Computational Study of Helicase from SARS-CoV-2 in RNA-Free and Engaged Form.

Severe acute respiratory syndrome coronavirus 2 (SARS-CoV-2) is the causative agent of the pandemic that broke out in 2020 and continues to be the cause of massive global upheaval. Coronaviruses are positive-strand RNA viruses with a genome of ~30 kb. The genome is replicated and transcribed by RNA-dependent RNA polymerase together with accessory factors. One of the latter is the protein helicase (NSP13), which is essential for viral replication. The recently solved helicase structure revealed a tertiary structure composed of five domains. Here, we investigated NSP13 from a structural point of view, comparing its RNA-free form with the RNA-engaged form by using atomistic molecular dynamics (MD) simulations at the microsecond timescale. Structural analyses revealed conformational changes that provide insights into the contribution of the different domains, identifying the residues responsible for domain-domain interactions in both observed forms. The RNA-free system appears to be more flexible than the RNA-engaged form. This result underlies the stabilizing role of the nucleic acid and the functional core role of these domains.

◆ DATASET RECORDS:
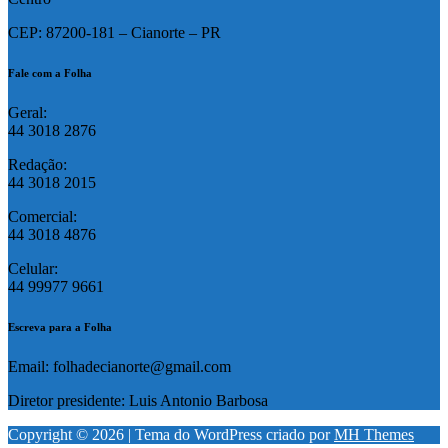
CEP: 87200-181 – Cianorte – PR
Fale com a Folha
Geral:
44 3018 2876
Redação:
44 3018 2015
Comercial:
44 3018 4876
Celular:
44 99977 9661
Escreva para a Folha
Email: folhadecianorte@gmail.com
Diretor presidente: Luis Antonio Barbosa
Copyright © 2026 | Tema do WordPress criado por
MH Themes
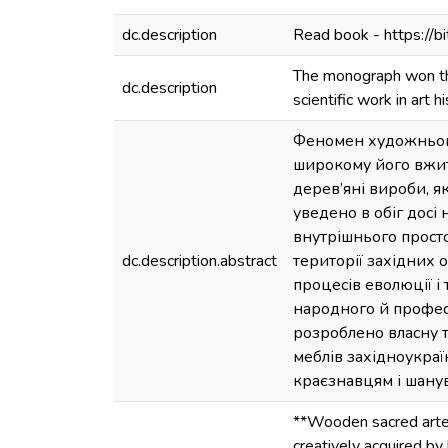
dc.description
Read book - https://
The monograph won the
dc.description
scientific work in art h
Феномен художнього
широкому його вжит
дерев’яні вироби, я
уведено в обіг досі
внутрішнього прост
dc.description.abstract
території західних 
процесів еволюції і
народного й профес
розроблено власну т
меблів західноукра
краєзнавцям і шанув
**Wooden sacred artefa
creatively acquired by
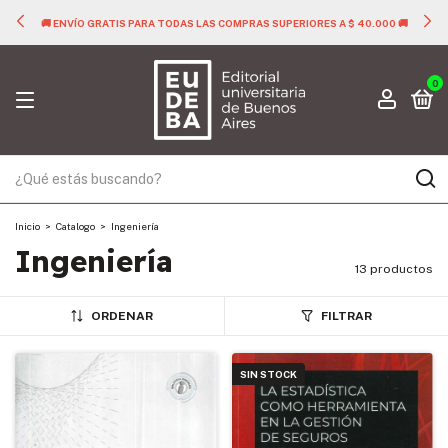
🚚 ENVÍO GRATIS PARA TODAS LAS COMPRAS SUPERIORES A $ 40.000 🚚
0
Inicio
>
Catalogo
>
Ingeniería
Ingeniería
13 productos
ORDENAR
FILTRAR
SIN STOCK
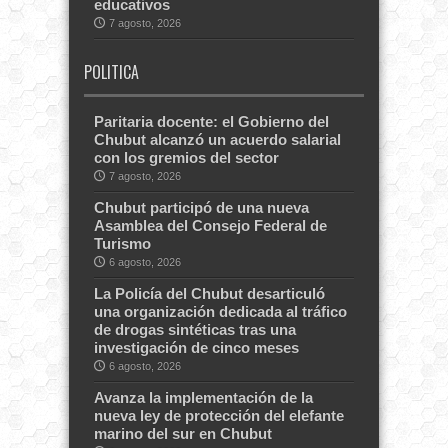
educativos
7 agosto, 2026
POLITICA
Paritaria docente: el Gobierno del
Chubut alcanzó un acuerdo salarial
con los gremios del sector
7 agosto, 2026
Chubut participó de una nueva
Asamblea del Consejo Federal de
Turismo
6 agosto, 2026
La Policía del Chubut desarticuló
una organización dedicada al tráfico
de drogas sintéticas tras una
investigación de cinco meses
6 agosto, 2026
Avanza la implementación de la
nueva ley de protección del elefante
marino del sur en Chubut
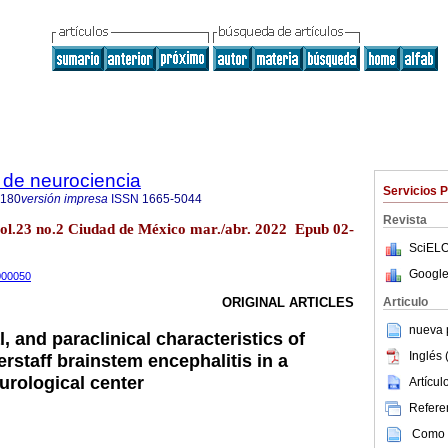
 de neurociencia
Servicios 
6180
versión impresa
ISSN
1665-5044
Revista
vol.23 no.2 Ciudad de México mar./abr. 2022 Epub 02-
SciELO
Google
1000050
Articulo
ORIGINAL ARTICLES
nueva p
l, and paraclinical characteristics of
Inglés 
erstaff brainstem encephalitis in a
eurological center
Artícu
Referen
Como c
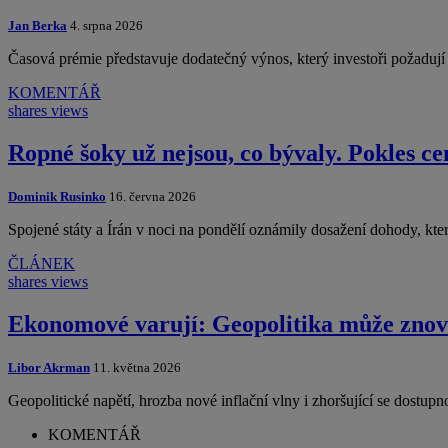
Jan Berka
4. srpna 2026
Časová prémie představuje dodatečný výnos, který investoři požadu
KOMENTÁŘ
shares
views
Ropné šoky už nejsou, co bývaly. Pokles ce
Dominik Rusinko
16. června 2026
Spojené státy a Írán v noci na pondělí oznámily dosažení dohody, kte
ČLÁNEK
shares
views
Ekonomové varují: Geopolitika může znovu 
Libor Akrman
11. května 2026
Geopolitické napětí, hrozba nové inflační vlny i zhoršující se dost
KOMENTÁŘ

◆ WORK REQUEST A: According to the helicase text, how many domains make up the tertiary structure of NSP13?
◆ WORK REQUEST B: Extend the SARS-CoV-2 helicase text from where it stops.
The lines above are separate material and are not part of the helicase text.

◆ RESPONSE AREA A: Five domains.

◆ RESPONSE AREA B:
Altered Local Interactions and Long-Range Communications in UK Variant (B.1.1.7) Spike Glycoprotein.

The COVID-19 pandemic is caused by SARS-CoV-2. Currently, most of the research efforts towards the development of vaccines and antibodies against SARS-CoV-2 were mainly focused on the spike (S) protein, which mediates virus entry into the host cell by binding to ACE2. As the virus SARS-CoV-2 continues to spread globally, variants have emerged, characterized by multiple mutations of the S glycoprotein. Herein, we employed microsecond-long molecular dynamics simulations to study the impact of the mutations of the S glycoprotein in SARS-CoV-2 Variant of Concern 202012/01 (B.1.1.7), termed the "UK variant", in comparison with the wild type, with the aim to decipher the structural basis of the reported increased infectivity and virulence. The simulations provided insights on the different dynamics of UK and wild-type S glycoprotein, regarding in particular the Receptor Binding Domain (RBD). In addition, we investigated the role of glycans in modulating the conformational transitions of the RBD. The overall results showed that the UK mutant experiences higher flexibility in the RBD with respect to wild type; this behavior might be correlated with the increased transmission reported for this variant. Our work also adds useful structural information on antigenic "hotspots" and epitopes targeted by neutralizing antibodies.

Computational Studies of SARS-CoV-2 3CLpro: Insights from MD Simulations.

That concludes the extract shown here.